According to research published in October 2017 by the University of Adelaide, the low cancer mortality rates in wealthy Western nations may also partially contribute to the high rates of cancer incidence. In countries with low cancer mortality rates, cancer survivors are more likely to reproduce and pass cancer genes and mutations to the next generation.
The high incidence of cancer in high-income countries may be also due to the high prevalence of lifestyle risk factors such as smoking, obesity, and alcohol intake. In Serbia, for example, a country with one of the lower GNI per capitas and life expectancies of the 25 countries on this list, 39.0% of adults smoke, nearly twice the 19.9% global figure and one of the highest smoking rates of any country, according to data from the World Health Organization. The high prevalence of smoking in Serbia — as well as other high smoking rate Eastern European nations such as Latvia and Croatia — may account for an outsized share of cancer cases in the country.
The high rate of cancer diagnosis in wealthier countries may also be attributable to the more advanced and easily accessible detection and diagnosis methods in the developed world. While only 26% of low-income countries report having pathology services available in the public sector, more than 90% of high-income countries report having treatment services available. As a result, cancer is more likely to be undiagnosed, untreated, and underreported, further contributing to the disparity in cancer diagnosis between rich and poor nations.

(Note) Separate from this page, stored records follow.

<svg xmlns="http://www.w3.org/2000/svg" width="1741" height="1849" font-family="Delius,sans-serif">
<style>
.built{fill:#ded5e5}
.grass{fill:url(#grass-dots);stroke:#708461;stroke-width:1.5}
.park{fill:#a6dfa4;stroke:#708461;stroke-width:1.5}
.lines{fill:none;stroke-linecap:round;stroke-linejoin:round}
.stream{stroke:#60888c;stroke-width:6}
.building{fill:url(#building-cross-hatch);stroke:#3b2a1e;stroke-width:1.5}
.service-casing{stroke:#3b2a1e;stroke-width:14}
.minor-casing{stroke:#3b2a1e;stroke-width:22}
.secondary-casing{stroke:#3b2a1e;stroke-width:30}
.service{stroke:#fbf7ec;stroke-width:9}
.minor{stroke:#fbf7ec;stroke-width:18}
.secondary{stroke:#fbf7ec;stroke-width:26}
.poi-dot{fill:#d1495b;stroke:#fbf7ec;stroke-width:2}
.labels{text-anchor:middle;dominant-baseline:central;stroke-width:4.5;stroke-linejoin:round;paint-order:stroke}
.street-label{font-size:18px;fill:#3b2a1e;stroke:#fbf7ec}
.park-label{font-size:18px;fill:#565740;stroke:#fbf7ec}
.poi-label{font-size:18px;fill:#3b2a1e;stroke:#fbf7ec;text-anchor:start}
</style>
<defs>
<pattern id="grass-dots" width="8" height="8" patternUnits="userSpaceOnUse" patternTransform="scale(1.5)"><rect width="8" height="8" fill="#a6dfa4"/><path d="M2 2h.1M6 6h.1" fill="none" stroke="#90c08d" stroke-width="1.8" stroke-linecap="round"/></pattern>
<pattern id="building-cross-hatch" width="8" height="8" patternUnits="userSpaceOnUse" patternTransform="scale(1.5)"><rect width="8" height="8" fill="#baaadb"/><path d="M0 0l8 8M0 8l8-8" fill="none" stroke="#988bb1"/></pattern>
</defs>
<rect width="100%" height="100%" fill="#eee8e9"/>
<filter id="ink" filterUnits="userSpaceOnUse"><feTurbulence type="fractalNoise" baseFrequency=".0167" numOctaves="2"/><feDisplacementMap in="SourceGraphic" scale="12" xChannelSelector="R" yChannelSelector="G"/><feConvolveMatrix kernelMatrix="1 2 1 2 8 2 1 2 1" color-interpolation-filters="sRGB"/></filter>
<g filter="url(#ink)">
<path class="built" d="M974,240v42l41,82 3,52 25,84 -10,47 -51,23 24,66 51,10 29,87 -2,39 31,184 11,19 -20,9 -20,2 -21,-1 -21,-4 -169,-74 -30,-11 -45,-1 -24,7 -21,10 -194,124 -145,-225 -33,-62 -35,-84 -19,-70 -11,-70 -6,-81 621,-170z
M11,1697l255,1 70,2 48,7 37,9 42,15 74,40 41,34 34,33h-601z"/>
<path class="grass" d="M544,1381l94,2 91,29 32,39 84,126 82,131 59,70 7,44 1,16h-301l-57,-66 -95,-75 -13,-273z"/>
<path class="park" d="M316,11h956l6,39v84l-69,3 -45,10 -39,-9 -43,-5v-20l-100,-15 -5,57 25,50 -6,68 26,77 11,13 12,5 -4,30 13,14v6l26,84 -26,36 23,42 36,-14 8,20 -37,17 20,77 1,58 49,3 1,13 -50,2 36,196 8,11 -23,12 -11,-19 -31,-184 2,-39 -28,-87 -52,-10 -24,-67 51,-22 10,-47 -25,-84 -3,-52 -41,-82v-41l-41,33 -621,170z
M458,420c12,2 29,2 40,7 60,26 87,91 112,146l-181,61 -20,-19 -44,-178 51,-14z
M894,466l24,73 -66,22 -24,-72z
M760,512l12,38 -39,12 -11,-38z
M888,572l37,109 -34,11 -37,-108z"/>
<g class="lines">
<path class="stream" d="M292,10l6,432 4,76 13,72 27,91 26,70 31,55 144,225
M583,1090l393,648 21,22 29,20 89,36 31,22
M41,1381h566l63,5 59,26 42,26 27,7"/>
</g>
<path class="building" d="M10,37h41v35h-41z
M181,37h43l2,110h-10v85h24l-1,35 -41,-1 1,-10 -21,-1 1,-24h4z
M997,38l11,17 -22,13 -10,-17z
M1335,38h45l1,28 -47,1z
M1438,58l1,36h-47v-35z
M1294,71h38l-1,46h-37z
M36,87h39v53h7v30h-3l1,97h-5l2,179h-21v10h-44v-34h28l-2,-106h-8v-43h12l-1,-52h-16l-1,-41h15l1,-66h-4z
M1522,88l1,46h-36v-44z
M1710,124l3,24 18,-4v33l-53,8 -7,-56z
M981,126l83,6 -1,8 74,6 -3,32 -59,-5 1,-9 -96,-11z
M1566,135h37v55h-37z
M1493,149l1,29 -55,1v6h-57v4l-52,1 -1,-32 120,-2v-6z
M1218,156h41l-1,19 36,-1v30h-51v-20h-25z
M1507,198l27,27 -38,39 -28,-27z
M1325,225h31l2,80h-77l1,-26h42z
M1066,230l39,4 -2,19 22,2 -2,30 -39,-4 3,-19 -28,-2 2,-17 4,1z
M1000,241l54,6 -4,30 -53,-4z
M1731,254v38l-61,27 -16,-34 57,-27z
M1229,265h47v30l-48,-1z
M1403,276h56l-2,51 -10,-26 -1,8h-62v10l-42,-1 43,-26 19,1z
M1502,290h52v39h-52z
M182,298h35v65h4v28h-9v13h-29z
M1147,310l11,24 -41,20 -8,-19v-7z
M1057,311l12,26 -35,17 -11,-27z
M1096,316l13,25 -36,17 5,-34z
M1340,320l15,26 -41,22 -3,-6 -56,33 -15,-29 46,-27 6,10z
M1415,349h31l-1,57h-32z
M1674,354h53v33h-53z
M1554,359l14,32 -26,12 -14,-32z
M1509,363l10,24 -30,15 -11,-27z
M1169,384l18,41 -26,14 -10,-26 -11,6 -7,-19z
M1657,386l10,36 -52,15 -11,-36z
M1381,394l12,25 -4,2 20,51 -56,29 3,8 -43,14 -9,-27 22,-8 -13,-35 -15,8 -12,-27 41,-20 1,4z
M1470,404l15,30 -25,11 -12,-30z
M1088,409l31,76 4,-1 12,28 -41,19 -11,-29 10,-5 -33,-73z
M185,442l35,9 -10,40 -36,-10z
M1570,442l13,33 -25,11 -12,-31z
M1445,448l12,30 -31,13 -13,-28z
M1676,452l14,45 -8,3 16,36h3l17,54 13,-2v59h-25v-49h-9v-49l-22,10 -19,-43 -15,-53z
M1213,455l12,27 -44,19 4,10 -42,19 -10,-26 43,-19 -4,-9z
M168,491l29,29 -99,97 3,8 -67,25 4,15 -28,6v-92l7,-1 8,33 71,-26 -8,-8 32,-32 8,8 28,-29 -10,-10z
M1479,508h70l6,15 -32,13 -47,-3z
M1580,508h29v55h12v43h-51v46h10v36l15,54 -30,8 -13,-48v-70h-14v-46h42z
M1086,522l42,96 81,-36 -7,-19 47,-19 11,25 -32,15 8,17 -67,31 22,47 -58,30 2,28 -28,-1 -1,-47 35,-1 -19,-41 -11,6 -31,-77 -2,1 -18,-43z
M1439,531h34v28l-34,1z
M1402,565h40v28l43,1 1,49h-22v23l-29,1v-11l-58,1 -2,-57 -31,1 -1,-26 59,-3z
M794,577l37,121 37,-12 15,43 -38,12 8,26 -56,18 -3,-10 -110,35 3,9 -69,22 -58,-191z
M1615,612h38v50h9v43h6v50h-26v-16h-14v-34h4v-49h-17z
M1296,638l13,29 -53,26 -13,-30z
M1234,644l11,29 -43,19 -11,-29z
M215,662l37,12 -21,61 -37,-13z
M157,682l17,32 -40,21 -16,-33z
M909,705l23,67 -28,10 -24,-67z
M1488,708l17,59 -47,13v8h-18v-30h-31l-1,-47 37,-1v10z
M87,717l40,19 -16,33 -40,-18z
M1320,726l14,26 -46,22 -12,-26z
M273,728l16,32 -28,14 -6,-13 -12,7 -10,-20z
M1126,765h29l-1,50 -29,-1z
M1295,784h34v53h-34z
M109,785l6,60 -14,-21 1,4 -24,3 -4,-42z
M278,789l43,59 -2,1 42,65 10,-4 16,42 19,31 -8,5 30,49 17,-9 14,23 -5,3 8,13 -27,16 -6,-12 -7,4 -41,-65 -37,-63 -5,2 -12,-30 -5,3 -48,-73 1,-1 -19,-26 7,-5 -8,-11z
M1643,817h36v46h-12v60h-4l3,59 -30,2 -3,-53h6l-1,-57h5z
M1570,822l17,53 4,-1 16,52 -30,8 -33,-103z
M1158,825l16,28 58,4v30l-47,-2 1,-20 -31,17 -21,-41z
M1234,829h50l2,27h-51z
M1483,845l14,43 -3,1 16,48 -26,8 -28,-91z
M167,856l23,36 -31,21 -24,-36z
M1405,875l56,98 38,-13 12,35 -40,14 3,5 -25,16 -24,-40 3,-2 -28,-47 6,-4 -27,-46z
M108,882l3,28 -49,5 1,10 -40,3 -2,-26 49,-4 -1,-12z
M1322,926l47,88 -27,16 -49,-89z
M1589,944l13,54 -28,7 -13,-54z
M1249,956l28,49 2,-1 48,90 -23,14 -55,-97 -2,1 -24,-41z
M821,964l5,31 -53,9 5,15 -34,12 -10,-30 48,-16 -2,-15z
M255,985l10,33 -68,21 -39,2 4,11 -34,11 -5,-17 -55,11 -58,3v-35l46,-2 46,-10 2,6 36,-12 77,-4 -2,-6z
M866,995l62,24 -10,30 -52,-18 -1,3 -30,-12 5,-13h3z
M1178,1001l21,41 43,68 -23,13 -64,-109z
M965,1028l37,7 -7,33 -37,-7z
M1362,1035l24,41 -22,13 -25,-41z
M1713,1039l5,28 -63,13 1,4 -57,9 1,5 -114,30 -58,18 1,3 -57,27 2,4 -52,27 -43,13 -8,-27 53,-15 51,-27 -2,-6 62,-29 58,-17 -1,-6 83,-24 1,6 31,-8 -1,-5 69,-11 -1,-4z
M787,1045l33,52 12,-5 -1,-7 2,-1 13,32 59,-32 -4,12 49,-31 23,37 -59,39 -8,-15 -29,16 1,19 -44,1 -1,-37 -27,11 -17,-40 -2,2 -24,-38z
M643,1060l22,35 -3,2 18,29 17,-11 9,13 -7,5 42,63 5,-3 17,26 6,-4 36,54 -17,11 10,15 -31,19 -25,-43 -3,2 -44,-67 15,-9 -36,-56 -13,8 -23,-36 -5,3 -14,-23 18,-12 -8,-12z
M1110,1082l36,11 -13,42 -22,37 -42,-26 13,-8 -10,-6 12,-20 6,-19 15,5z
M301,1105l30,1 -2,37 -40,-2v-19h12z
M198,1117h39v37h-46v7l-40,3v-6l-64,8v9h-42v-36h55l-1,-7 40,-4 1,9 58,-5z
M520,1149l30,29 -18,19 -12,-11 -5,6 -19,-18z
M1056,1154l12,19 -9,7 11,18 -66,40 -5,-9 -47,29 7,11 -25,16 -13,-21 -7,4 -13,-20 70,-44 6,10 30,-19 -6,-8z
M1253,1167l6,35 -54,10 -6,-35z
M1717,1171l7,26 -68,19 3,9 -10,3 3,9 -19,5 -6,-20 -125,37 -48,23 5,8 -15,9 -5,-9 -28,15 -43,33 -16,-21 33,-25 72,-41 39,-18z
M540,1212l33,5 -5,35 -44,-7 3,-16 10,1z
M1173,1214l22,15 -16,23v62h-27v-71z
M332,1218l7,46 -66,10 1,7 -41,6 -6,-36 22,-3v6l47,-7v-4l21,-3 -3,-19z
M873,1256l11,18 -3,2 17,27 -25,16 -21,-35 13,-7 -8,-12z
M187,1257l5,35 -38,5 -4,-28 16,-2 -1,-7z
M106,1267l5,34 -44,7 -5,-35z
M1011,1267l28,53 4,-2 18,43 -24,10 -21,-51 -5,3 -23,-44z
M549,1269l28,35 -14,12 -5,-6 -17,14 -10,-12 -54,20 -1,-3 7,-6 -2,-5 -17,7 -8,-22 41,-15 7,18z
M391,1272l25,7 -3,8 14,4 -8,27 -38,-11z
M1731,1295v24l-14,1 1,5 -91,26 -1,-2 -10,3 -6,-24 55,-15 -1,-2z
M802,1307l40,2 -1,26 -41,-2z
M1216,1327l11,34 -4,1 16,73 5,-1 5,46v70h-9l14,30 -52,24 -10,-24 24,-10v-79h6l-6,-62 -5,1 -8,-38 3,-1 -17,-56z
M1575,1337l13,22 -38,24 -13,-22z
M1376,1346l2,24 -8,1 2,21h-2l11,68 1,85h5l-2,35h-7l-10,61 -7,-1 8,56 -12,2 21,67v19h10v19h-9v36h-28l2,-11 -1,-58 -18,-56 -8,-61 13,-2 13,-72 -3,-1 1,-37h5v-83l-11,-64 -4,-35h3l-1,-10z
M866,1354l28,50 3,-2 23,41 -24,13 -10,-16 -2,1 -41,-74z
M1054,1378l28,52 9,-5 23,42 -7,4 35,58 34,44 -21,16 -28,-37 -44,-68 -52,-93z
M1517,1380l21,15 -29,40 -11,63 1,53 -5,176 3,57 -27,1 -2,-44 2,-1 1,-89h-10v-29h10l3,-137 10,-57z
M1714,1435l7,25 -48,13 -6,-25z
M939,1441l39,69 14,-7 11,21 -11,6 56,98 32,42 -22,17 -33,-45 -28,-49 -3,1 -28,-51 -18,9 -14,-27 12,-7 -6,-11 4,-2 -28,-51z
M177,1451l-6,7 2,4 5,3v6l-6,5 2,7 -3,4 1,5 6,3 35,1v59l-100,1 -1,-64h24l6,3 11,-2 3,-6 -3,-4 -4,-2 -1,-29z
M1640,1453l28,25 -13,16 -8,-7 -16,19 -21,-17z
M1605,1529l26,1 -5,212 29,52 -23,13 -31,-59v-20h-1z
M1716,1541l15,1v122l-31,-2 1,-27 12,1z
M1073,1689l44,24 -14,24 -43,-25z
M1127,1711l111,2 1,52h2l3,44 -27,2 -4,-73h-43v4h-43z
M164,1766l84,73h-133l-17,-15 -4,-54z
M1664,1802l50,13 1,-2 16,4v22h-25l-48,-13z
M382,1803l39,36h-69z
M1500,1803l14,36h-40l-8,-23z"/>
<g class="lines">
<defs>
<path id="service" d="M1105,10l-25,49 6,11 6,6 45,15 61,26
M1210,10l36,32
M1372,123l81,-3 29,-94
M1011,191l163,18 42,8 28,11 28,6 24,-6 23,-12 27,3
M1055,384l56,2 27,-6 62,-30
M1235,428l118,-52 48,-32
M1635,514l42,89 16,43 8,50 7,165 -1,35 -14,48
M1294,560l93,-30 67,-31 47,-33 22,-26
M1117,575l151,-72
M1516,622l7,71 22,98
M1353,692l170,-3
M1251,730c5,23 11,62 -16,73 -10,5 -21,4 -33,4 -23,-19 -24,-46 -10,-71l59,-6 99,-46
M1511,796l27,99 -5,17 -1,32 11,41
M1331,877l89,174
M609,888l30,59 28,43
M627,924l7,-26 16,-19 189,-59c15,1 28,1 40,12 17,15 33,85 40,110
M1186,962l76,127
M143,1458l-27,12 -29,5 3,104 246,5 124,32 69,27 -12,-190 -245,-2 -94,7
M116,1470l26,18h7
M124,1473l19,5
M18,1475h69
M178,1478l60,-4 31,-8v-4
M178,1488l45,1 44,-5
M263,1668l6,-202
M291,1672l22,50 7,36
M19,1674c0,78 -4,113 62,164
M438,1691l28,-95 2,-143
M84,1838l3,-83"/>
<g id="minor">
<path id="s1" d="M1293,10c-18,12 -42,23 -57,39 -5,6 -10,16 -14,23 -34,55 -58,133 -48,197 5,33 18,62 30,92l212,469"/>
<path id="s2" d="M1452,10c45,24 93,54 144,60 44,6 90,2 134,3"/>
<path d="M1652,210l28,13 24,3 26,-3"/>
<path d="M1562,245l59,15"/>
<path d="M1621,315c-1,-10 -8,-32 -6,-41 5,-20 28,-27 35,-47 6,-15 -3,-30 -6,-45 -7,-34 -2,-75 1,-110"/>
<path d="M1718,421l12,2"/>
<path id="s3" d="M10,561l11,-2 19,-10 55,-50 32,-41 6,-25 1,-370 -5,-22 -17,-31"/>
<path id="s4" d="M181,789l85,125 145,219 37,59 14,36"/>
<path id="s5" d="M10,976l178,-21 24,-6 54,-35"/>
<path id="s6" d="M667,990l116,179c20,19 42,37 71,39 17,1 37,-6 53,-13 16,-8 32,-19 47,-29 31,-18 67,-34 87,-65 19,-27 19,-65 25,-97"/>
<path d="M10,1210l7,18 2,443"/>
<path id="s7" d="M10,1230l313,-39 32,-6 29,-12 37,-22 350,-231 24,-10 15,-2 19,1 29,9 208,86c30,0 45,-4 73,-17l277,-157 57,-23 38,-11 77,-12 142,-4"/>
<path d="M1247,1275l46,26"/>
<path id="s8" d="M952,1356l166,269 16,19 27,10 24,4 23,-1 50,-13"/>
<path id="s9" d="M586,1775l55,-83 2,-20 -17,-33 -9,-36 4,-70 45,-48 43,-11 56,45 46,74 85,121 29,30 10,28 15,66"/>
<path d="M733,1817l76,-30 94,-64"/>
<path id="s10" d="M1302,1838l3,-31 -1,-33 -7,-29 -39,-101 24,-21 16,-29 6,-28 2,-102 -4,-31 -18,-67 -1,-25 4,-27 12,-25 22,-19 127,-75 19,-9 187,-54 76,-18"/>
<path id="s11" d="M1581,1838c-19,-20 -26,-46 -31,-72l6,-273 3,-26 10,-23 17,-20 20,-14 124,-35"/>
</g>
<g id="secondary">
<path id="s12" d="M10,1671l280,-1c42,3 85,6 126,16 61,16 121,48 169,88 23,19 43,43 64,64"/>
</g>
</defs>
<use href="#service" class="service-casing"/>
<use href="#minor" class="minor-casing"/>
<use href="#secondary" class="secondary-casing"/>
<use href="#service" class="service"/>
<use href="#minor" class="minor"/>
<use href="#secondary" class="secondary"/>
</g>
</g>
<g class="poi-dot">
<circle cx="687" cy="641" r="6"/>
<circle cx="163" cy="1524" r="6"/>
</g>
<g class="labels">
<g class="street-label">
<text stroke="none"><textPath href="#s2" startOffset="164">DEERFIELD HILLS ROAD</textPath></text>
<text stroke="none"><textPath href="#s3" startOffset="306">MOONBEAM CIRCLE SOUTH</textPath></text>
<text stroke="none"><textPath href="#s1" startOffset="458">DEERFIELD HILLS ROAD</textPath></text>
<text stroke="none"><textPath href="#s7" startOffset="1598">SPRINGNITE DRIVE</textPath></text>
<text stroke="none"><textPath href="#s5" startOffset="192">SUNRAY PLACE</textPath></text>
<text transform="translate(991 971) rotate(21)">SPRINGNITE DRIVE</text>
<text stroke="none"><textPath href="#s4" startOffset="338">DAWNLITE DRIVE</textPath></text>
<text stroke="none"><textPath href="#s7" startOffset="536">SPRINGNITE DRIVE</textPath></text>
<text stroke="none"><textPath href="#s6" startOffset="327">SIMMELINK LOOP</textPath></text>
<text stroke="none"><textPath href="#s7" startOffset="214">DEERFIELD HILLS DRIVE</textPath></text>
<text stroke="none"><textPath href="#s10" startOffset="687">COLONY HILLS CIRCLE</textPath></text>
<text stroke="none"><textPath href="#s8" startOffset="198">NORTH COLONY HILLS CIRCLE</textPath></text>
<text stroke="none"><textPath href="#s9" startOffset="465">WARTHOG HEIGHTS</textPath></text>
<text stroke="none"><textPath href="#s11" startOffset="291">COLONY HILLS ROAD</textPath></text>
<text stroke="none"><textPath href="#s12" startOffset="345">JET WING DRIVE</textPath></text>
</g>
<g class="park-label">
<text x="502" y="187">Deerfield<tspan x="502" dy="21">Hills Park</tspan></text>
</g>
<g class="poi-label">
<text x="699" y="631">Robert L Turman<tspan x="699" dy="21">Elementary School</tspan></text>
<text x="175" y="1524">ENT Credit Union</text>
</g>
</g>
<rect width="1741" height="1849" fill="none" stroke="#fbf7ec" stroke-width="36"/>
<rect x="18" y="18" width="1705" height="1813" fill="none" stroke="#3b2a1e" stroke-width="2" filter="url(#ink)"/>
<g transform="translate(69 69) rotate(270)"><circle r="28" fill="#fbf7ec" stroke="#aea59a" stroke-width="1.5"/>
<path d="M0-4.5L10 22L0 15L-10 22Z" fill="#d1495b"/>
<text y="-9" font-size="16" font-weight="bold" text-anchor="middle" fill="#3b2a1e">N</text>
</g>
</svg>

To determine the countries with the highest incidence of new cancer cases, 24/7 Wall St. reviewed the estimated age-adjusted new cancer diagnosis rates for 185 countries with data from the World Health Organization’s International Agency for Research on Cancer. Age-adjusted rates for all cancers are for both sexes and are for 2018. Data on GNI per capita, health expenditure per capita, and life expectancy are from the World Bank and are for the most recent year available for that country. Data on adult smoking rate for the population 15-years and older is from the World Health Organization. All data is for the most recent period available.